[Source]:
The smallest story never told: A tale for Christmas

The smallest story never told: A tale for Christmas

As a youngster growing up in rural Ohio, the living room shadow box became a magical Christmas display in abode McNickle. It was rivaled only by the large, L-shaped HO train platform that wrapped around a fireplace open on two contiguous sides and the “manger scene” in “the boys’ bedroom.”

Recessed into the western red cedar-paneled wall just down from the front door, the shadow box typically was home to all manner of brass knickknacks and, if time and height permitted, a quick check of the hair in its incorporated mirror before dashing out the door and up the hill to catch the school bus.

For some reason unbeknownst to me, Dad never trimmed it out. But still it was striking, what with the wood’s rich hues and that large mirror reflecting volume after volume of literary classics in the library at the other end of the living room.

At Christmastime, the shadow box was transformed into a world that children with visions of sugarplums in their heads would dream of seeing again after 11 months, and one by which even adults would linger during the few weeks that it was on display.

The shadow box perimeter typically was festooned with white garland accented with red berries and, some years, lights that sometimes worked. There always was a “Merry Christmas” string hanging across the top, the alternating green and red letters cut from construction paper.

At the base, in both corners, were hobby pine trees covered with “snow.” Next in, on opposite ends, were tall matching red candles (in mini Santa Claus mugs) featuring Santa’s face.

In the center of the shadow box’s base sat a fireplace cut from Styrofoam, complete with Styrofoam packages “wrapped” in ribbon and held in place in the firebox with a pin or two. Seated atop, a Santa Claus and an elf (or two). And there might even be a few pinecones and artificial silver and gold foliage surrounding it. One year, a variety of figures held letters spelling “Noel.”

It looked like a fancy department store window display. And that wasn’t by accident; much of the material was discarded from the old Stone & Thomas department store where Grandma Cline, our maternal grandmother, worked in the basement “package department.”

The cutest touch, however — and the most enticing one that should have gotten me into the deepest of trouble but never did — were the Gurley candles.

You might not know the brand name but those born from the 1940s through the mid-1960s should know the candles well. They ranged from 3 inches to more than 7 inches tall. From snowmen to Santas, from elves to angels and from those carolers to even reindeer and Christmas trees, they adorned many Christmas displays of the era.

Mom’s Gurleys were dubbed “carolers” but, more precisely, they were kids in their choir robes; each was 5 inches tall. They sat on the left side of the shadow box, never were to be lit and became a fixation for a 10-year-old in 1968.

What happened to one of them became the smallest story never told. Until now.

Candles were to be burned, I reasoned, thinking of the much larger candles that paternal grandfather Pop made and painstakingly molded into works of curled-wax art.

But burning these candles would destroy the carolers, Mom countered with a slightly stern look to silence my pestering. Little could be said, however, to deter my mischievous designs.

[Dataset content]:
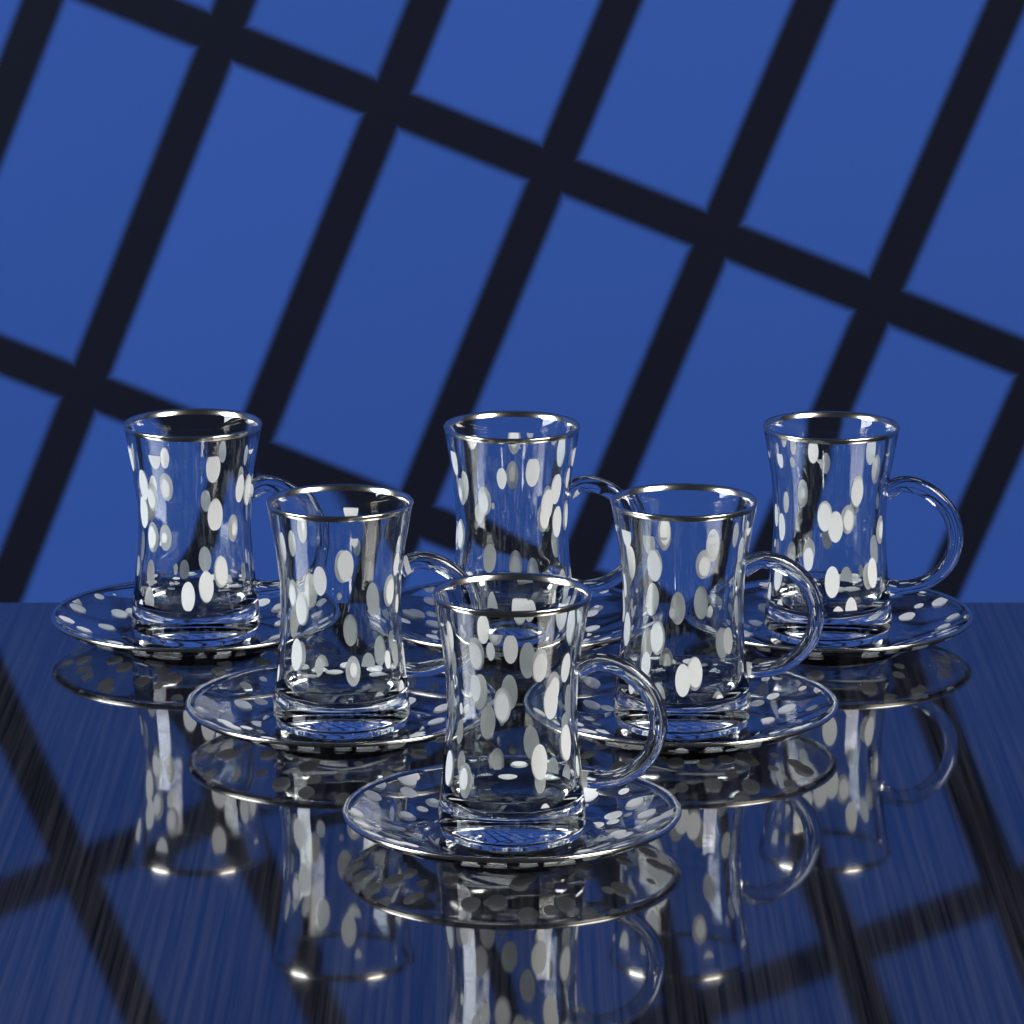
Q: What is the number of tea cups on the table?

[Short task]:
Answer these questions from the story about the Christmas shadow box:
1. What wood paneled the wall where the shadow box was recessed?
2. Where did much of the display material come from?
3. How tall was each of Mom's Gurley carolers?

[Task solution]:
1. Western red cedar.
2. It was discarded from the old Stone & Thomas department store, where Grandma Cline worked.
3. 5 inches.